**What the task asks**. Set down each record exactly. Omit the pictures.
____
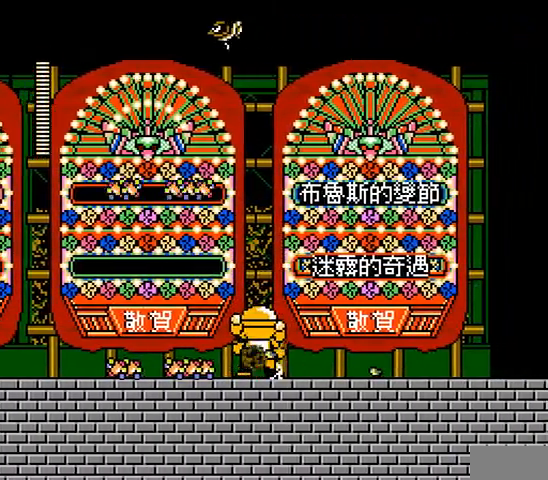
{"buttons": ["DPAD_LEFT"], "events": [[233, "C", "up"], [467, "DPAD_LEFT", "down"], [500, "A", "up"]]}
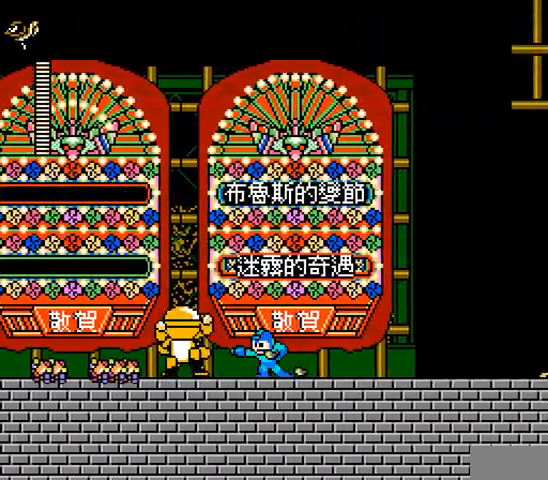
{"buttons": [], "events": [[67, "DPAD_LEFT", "up"], [100, "A", "down"], [167, "A", "up"], [233, "A", "down"], [333, "A", "up"], [400, "A", "down"], [500, "A", "up"]]}
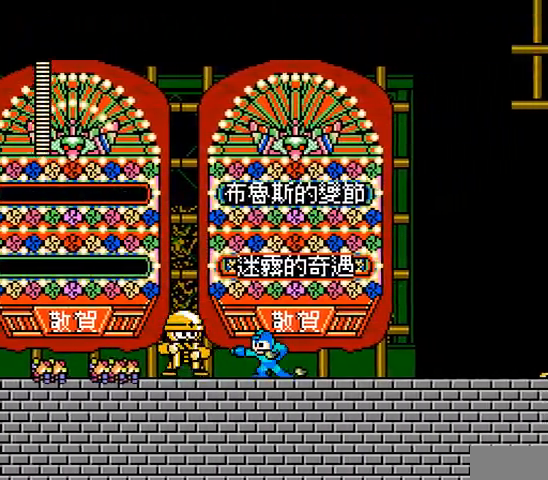
{"buttons": ["A"], "events": [[67, "A", "down"], [167, "A", "up"], [200, "A", "down"], [300, "A", "up"], [367, "A", "down"]]}
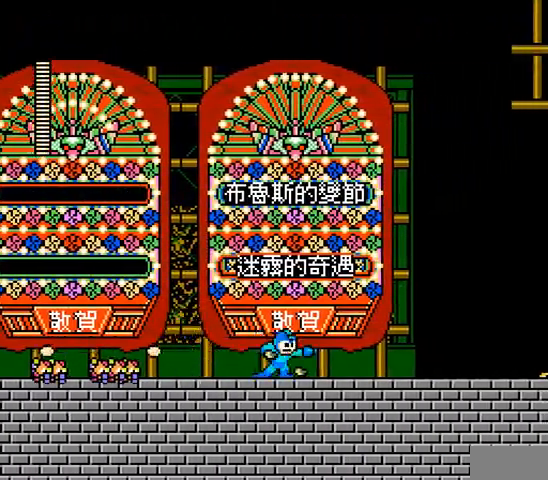
{"buttons": ["A"], "events": [[33, "B", "down"], [467, "B", "up"]]}
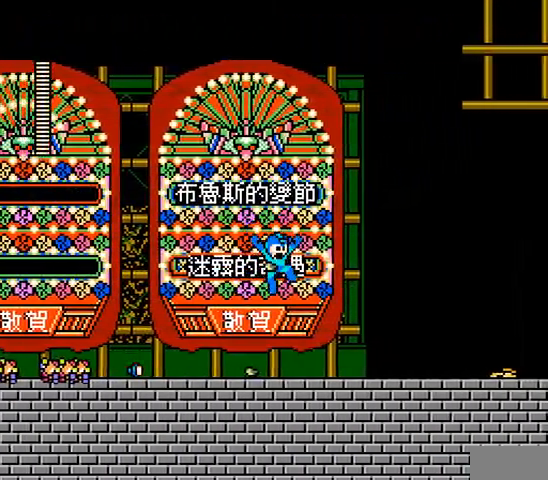
{"buttons": ["A"], "events": [[300, "C", "down"], [467, "C", "up"]]}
____
**Task solution**.
{"buttons": ["DPAD_LEFT"], "events": [[233, "C", "up"], [467, "DPAD_LEFT", "down"], [500, "A", "up"]]}
{"buttons": [], "events": [[67, "DPAD_LEFT", "up"], [100, "A", "down"], [167, "A", "up"], [233, "A", "down"], [333, "A", "up"], [400, "A", "down"], [500, "A", "up"]]}
{"buttons": ["A"], "events": [[67, "A", "down"], [167, "A", "up"], [200, "A", "down"], [300, "A", "up"], [367, "A", "down"]]}
{"buttons": ["A"], "events": [[33, "B", "down"], [467, "B", "up"]]}
{"buttons": ["A"], "events": [[300, "C", "down"], [467, "C", "up"]]}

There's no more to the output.